Synthetic data. Like AlphaZero playing randomized games against itself, a future coding LLM would come up with new projects, or feature requests for existing projects, or common maintenance tasks for itself to execute. Its value function might include ease of maintainability, and it could run e2e project simulations to make sure it actually works.
That's a valid thought. AS AI generates a lot of content, some of which may be hallucinations, the new cycle of training will be probably using the old + the_new_AI_slop data, and as a result degrade the final result.
Unless the AIs find out where mistakes occur, and find this out in the code they themselves generate, your conclusion seems logically valid.

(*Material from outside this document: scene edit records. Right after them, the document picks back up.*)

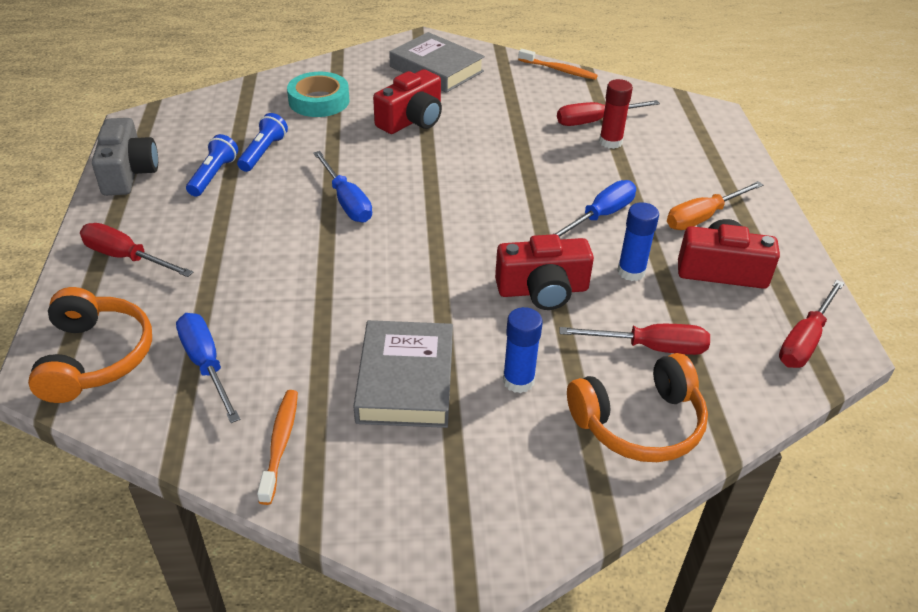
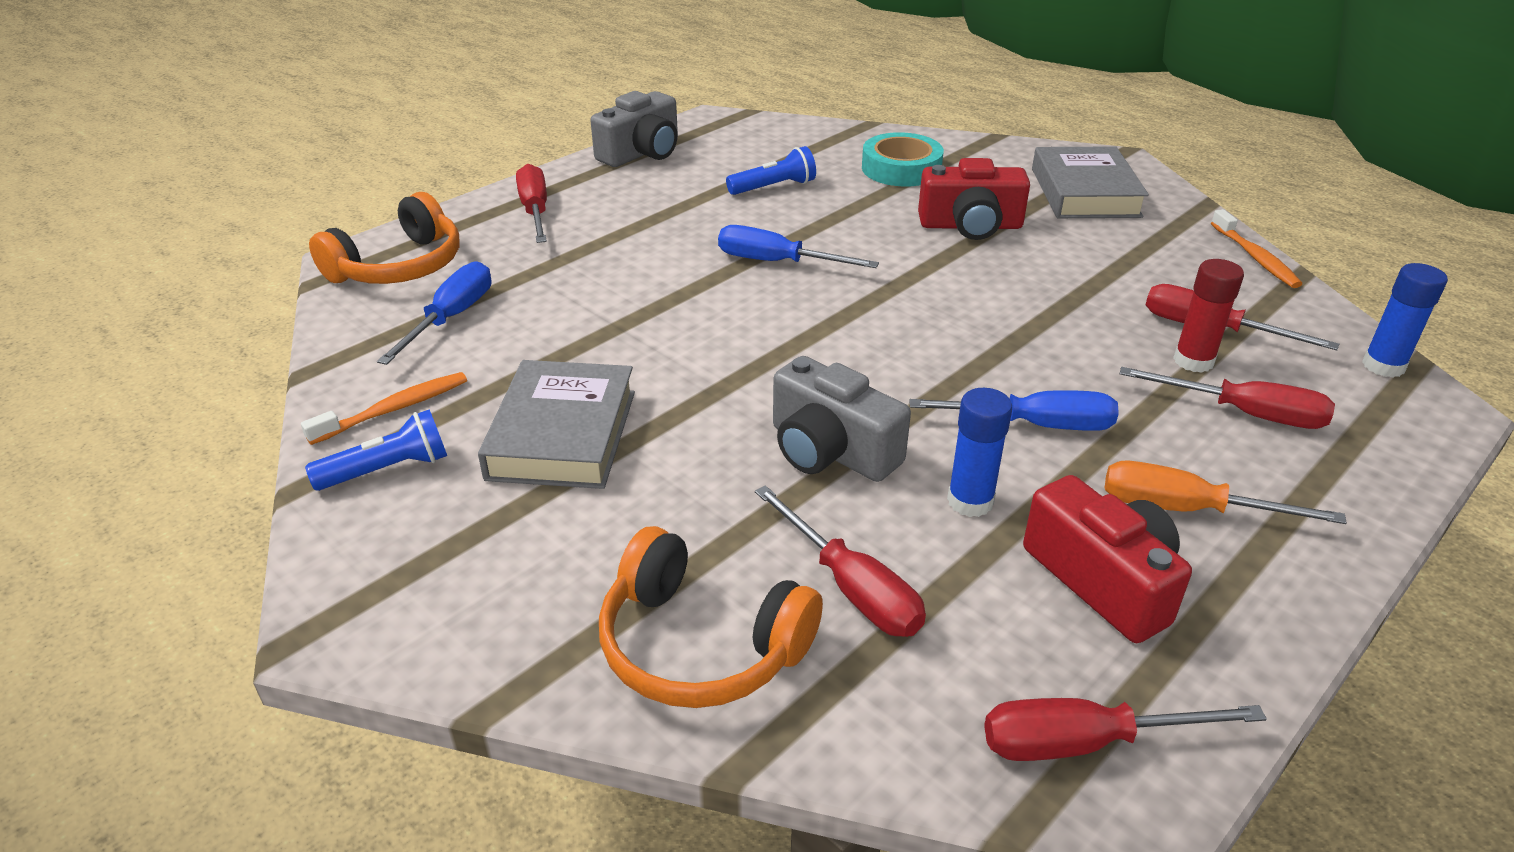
camera: 50 degrees right, 5 degrees down
blue flashlight [186,134,238,197] -> blue flashlight moved to [305,409,447,491]
blue screwdriver [313,151,372,223] -> blue screwdriver turned 90 degrees clockwise [718,225,879,268]
grey book [354,320,453,428] -> grey book turned 45 degrees counterclockwise [478,360,635,489]
red camera [495,234,594,310] -> grey camera [773,356,911,482]
blue glue stick [503,307,543,393] -> blue glue stick moved to [1362,263,1448,378]
none -> red screwdriver [1120,367,1335,429]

I guess there’ll be less collaboration and less sharing with the outside world, people will still collaborate/share but within smaller circles. It’ll bring an end to the era of sharing is caring interent as it doesn’t benefit anyone but few big players
I bet they'll only train on the internet snapshot from now, before LLMs.
Additional non-internet training material will probably be human created, or curated at least.
Does it matter? Hypothetically if these pre-training datasets disappeared, you can distill from the smartest current model, or have them write textbooks.
That idea is called model collapse https://en.wikipedia.org/wiki/Model_collapse
Some studies have shown that direct feedback loops do cause collapse but many researchers argue that it’s not a risk with real world data scales.
In fact, a lot of advancements in the open weight model space recently have been due to training on synthetic data. At least 33% of the data used to train nvidia’s recent nemotron 3 nano model was synthetic. They use it as a way to get high quality agent capabilities without doing tons of manual work.